I had that experience in mind.

Except for QUIC (whose implementors and deployers understood and
expected to have to make backwards-incompatible changes / move to HTTP/2
and /3), HTTP/2 and TLS 1.3 didn't get widespread deployment during this
process.  But they did get some, and that "some deployment" was
absolutely critical to their success.

> Common practice has become something like this:
> 
> [...]
> 
> This does not really fit into the PS/DS model: We absolutely need
> to deploy early versions to find potential issues (this was critical
> to TLS 1.3) but we all know that those documents don't meet the PS
> bar as they may have known defects or at least open issues. There's
> also no real use for Full Standard. The market doesn't care about it
> and the people who are doing the work either are (1) fixing/extending
> the protocol (using the process above) or (2) have moved onto some
> other protocol.

Not only that, but when a WG has the energy for this, it's the only way
to move at a pace that doesn't kill that energy.
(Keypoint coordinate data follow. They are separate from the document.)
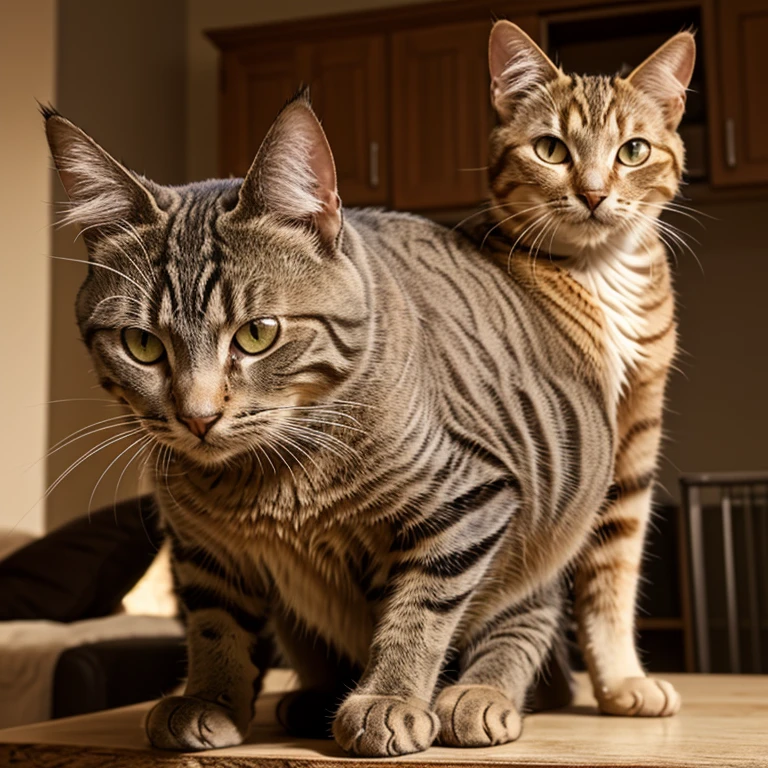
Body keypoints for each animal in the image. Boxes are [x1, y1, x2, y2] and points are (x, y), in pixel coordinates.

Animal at [46, 94, 612, 756]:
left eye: (258, 334)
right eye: (142, 345)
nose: (198, 416)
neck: (264, 480)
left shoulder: (471, 498)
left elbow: (419, 612)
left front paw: (390, 697)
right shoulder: (200, 545)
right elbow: (215, 625)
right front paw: (211, 697)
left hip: (542, 532)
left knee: (525, 623)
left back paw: (481, 694)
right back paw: (312, 697)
    I-D -> PS -> DS -> STD  ==  fizzle

> It's not clear to me how well this Evolving Documents proposal would
> fit into such a model [0], but I thought a field report on what is becoming
> common practice might be useful.
> 
> -Ekr
> 
> [0] The real need I find is to be able to make minor fixes to the
> documents (mostly editorial errata or clarification of points on which
> there was consensus) without re-spinning the RFC, which people don't
> have the energy for.

And if we're going to continue to have STDs, then we'll want to have
tooling for submission of implementation, deployment, and interop
reports.

Also, if we want to stick to the idea of removing parts of PSes that are
not interop tested, then we might want to have a more formal way of
marking every "feature" that needs interop testing.  Heck, even if we do
drop that old idea, we should do this.

Perhaps we could take a page from specs like x.680 and x.690 and
friends, which have lots of very short sub-sections that match closely
to features that one could then list by their section numbers.